Linus: “Here we are, Snoopy, sitting in a pumpkin patch waiting for the Great Pumpkin. Every Halloween the Great Pumpkin flies through the air with his bag of toys, and just think…if you
and I sit here all night, we may get to see him! I really appreciate you sitting out here with me, Snoopy…I must admit, however, that I’ve been wondering why you’re wearing those dark glasses.”

Snoopy: “There are certain times when you prefer not to be recognised!”

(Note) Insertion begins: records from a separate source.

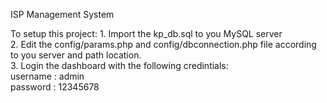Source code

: 
ISP Management System


To setup this project:
    1. Import the kp_db.sql to you MySQL server <br>
    2. Edit the config/params.php and config/dbconnection.php file according to you server and path location. <br>
    3. Login the dashboard with the following credintials: <br>
                username : admin <br>
                password : 12345678
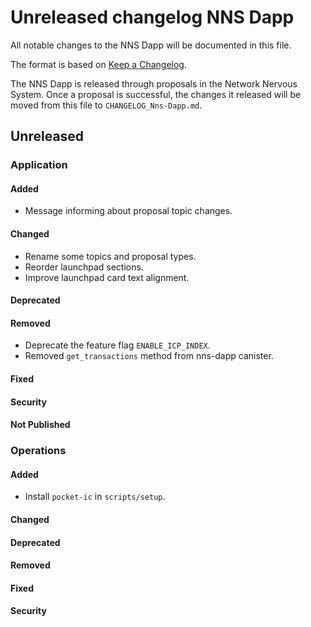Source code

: 
# Unreleased changelog NNS Dapp

All notable changes to the NNS Dapp will be documented in this file.

The format is based on [Keep a Changelog](https://keepachangelog.com/en/1.0.0/).

The NNS Dapp is released through proposals in the Network Nervous System. Once a
proposal is successful, the changes it released will be moved from this file to
`CHANGELOG_Nns-Dapp.md`.

## Unreleased

### Application

#### Added

* Message informing about proposal topic changes.

#### Changed

* Rename some topics and proposal types.
* Reorder launchpad sections.
* Improve launchpad card text alignment.

#### Deprecated

#### Removed

* Deprecate the feature flag `ENABLE_ICP_INDEX`.
* Removed `get_transactions` method from nns-dapp canister.

#### Fixed

#### Security

#### Not Published

### Operations

#### Added

* Install `pocket-ic` in `scripts/setup`.

#### Changed

#### Deprecated

#### Removed

#### Fixed

#### Security
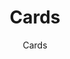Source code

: ---
title: "Cards"
subtitle: "Cards"
metaTitle: "Galaxy Design System | Atoms: Cards"
metaDescription: "This is the meta description for this page"
---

–from ‘It’s The Great Pumpkin, Charlie Brown’, by Charles Schultz

The songs I quoted were, in order:

The Monster Mash (Bobby Boris Pickett)
Ghostbusters Theme (Ray Parker Jnr.)
Thriller (Michael Jackson)
Over at the Frankenstein Place (from the Rocky Horror Picture
Show OST)
The Sign (Ace of Base)
100% Pure Love (Crystal Waters)
All I Wanna Do (Sheryl Crow)
Whip It (Devo)
Shoop (Salt’N’Pepa)
Stand by You (The Pretenders)

Just in case you’re concerned, this does not reflect my taste in music (or what I believe Mulder and Scully’s taste in music would be)–I tried to choose songs appropriate for the era. Many of them were released in 1994 or thereabouts. If I’ve messed up somehow, it’s probably because I turned nine in ’94. Yep, if I lived in the U.S. I’d be one of the trick-or-treaters at the start of the story. The one dressed as the Warner sister, Dot.

Also, I realise that, according to the show’s timeline, Scully was still in hospital during Halloween ’94. However, there are so many inconsistences in the timeline that I don’t care. I mean, what happened to the month of quarantine Mulder and Scully supposedly underwent after Firewalker? And how long, exactly, does it take to get back to work as an *FBI Agent* after waking up from a serious coma after being missing for three months? Surely more than a week or so. Hmph.